I used the loo anyway and ran a comb through my hair – no, I’d not had time to have it cut – before heading back to Griff, who was now mysteriously armed with a glass of champagne. Charles, appearing behind him, flashed a most gorgeous smile – I had a nasty idea he thought the huge beam I’d sent Griff was meant for him. But here he was, asking about my lunch preferences – it seemed Sir Richard was worried I’d not taken a break. A sandwich? Salmon or crayfish? And a glass of champagne too? And would I mind, he asked, when a few minutes later he brought a tray loaded with goodies, if he joined me? Since there was no longer any sign of Griff, and I’d seen Harvey leave with a very glamorous Eastern rug expert, I didn’t mind at all.
‘Well?’ Griff demanded, appearing from nowhere – had he been taking lessons from Titus? – a minute after Charles had
left with the empty tray. Apart from a few stallholders, most of whom were keeping an eye on their neighbours’ stands for them, the hall was pretty well deserted. Either there were long queues for lunch, or the food, like the so-called snack that Charles had shared with me, was so delicious that they were all lingering over it.
‘Well what?’ I parried straight-faced.
‘Tell!’ he demanded, sitting down, ready for a long chat.
‘About Charles, I suppose,’ I said, with a sigh. ‘Can’t a girl have a secret romance these days?’ I added melodramatically.
‘So long as it’s secret between the two of us. Does he make your heart beat faster, loved one?’
‘He might do,’ I conceded. ‘Once I get to know him. Him as opposed to facts about him. And I don’t know many of those. He went to some school he seemed to think I should know about but was too polite to seem to mind when I didn’t. Millfield?
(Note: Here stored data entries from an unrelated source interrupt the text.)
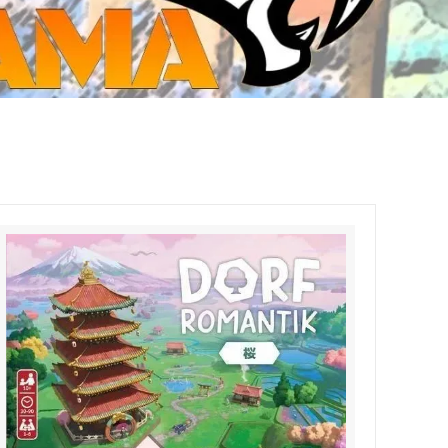
ジ・ダイストレイ・GWS以外のダイス
CMON JAPAN
など)
世界の童話シリーズ
JOYTOY(ジョイトイ)
SFA製高性能Lipoバッテリー
モンスターハンター
メタル
ミニチュア用ベース
超合金魂
ぬいぐるみ
シルバニアファミリー
装備品
バッテリー
その他アイテム・ワッペン類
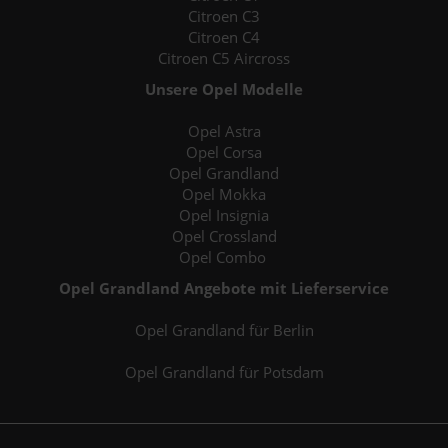
Citroen C3
Citroen C4
Citroen C5 Aircross
Unsere Opel Modelle
Opel Astra
Opel Corsa
Opel Grandland
Opel Mokka
Opel Insignia
Opel Crossland
Opel Combo
Opel Grandland Angebote mit Lieferservice
Opel Grandland für Berlin
Opel Grandland für Potsdam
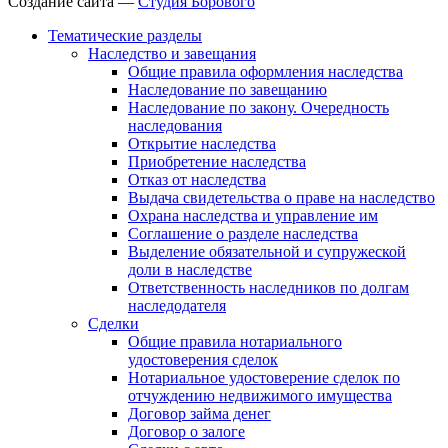
Создание сайта —
Студия Борового
Тематические разделы
Наследство и завещания
Общие правила оформления наследства
Наследование по завещанию
Наследование по закону. Очередность
наследования
Открытие наследства
Приобретение наследства
Отказ от наследства
Выдача свидетельства о праве на наследство
Охрана наследства и управление им
Соглашение о разделе наследства
Выделение обязательной и супружеской
доли в наследстве
Ответственность наследников по долгам
наследодателя
Сделки
Общие правила нотариального
удостоверения сделок
Нотариальное удостоверение сделок по
отчуждению недвижимого имущества
Договор займа денег
Договор о залоге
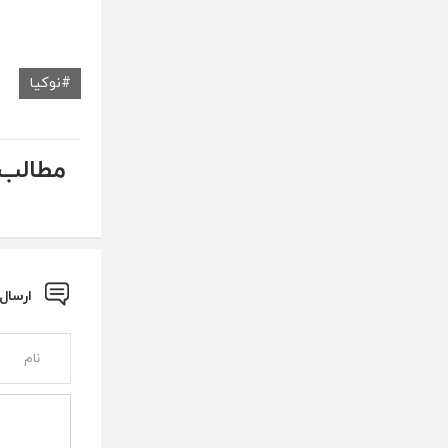
نوکیا
مطالب 
ارسال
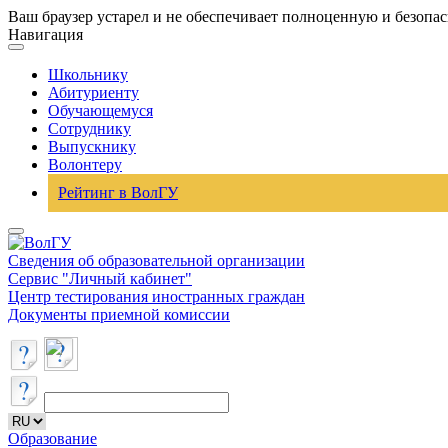
Ваш браузер устарел и не обеспечивает полноценную и безопа
Навигация
Школьнику
Абитуриенту
Обучающемуся
Сотруднику
Выпускнику
Волонтеру
Рейтинг в ВолГУ
Сведения об образовательной организации
Сервис "Личный кабинет"
Центр тестирования иностранных граждан
Документы приемной комиссии
Образование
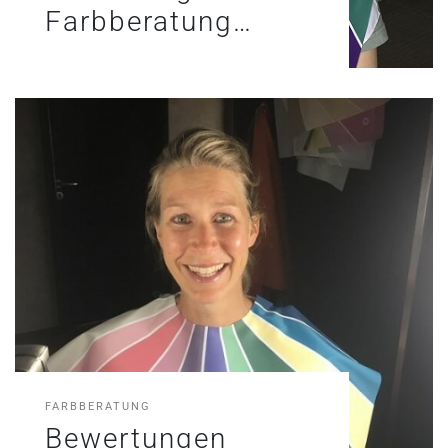
Farbberatung…
FARBBERATUNG
Bewertungen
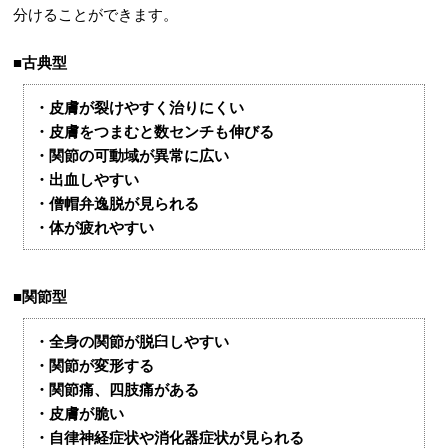
分けることができます。
■古典型
・皮膚が裂けやすく治りにくい
・皮膚をつまむと数センチも伸びる
・関節の可動域が異常に広い
・出血しやすい
・僧帽弁逸脱が見られる
・体が疲れやすい
■関節型
・全身の関節が脱臼しやすい
・関節が変形する
・関節痛、四肢痛がある
・皮膚が脆い
・自律神経症状や消化器症状が見られる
Does that mean anything to you?’
‘A public school renowned for sport. Heavens, Lina, several of the England cricket team went there, so you should know that.’
‘So I should. But we didn’t mention cricket. He just told me about uni – Durham, I think. History. The trouble is,’ I confessed, ‘I like his voice so much, it’s hard to concentrate on what he’s actually saying.’
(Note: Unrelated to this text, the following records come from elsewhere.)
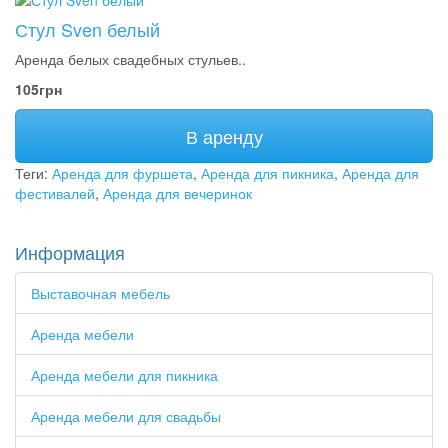
Стул Sven белый
Аренда белых свадебных стульев..
105грн
В аренду
Теги:
Аренда для фуршета
,
Аренда для пикника
,
Аренда для
фестивалей
,
Аренда для вечеринок
Информация
Выставочная мебель
Аренда мебели
Аренда мебели для пикника
Аренда мебели для свадьбы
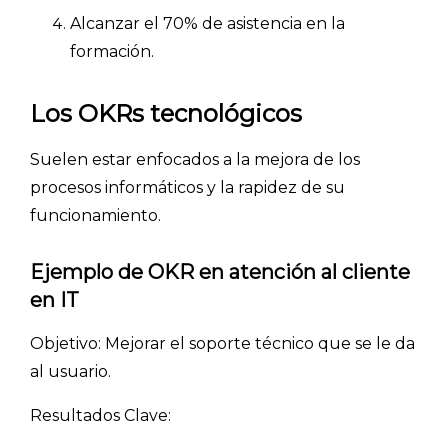
Alcanzar el 70% de asistencia en la
- Inteligencia artificial
formación.
- Investigación de mercados
- Marketing y encuestas
Los OKRs tecnológicos
Suelen estar enfocados a la mejora de los
procesos informáticos y la rapidez de su
funcionamiento.
Ejemplo de OKR en atención al cliente
en IT
Objetivo: Mejorar el soporte técnico que se le da
al usuario.
Resultados Clave:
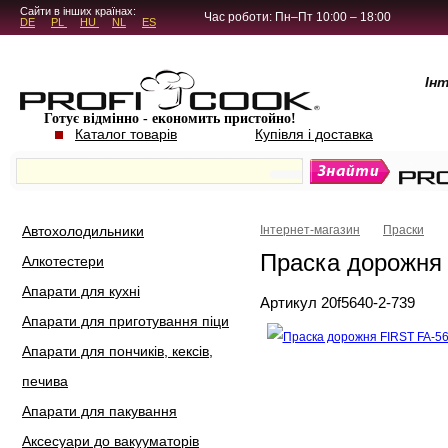
5.4.45
Сайти в інших країнах:
Час роботи: Пн–Пт 10:00 – 18:00
DE
PL
HU
NL
ES
Ін
Готує відмінно - економить пристойно!
Каталог товарів
Купівля і доставка
Автохолодильники
Інтернет-магазин
Праски
Праска дорожня
Алкотестери
Апарати для кухні
Артикул 20f5640-2-739
Апарати для приготування піци
Апарати для пончиків, кексів,
печива
Апарати для пакування
Аксесуари до вакууматорів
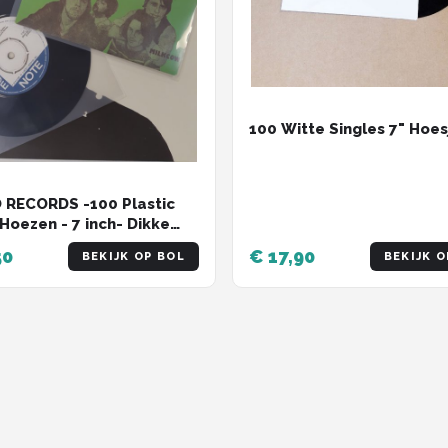
100 Witte Singles 7" Hoes
RECORDS -100 Plastic
 Hoezen - 7 inch- Dikke
eit - 150 micron - premium
50
€ 17,90
BEKIJK OP BOL
BEKIJK O
nhoes - beschermhoes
‘Did he say how he came to work for Richard?’
‘Ooooh, we’ve dropped the Sir, have we?’ I crowed mockingly. ‘Isn’t he his godson or something? There’s some family connection. Actually, he kept asking questions about me, which was polite of him.’
‘But it’s something you don’t like, isn’t it?’
‘Talking about my past, somewhere like this?’ I gestured. ‘It’s a good way to get sent back below stairs, where I belong, isn’t it?’
‘Your father wouldn’t agree you belong there,’ Griff said sternly. ‘It’s possibly the only opinion we share, of course.’
I grinned. Now wasn’t the time to tell him about Pa’s plans for a pad for me at his place. ‘Hey, have you seen your bedroom yet?’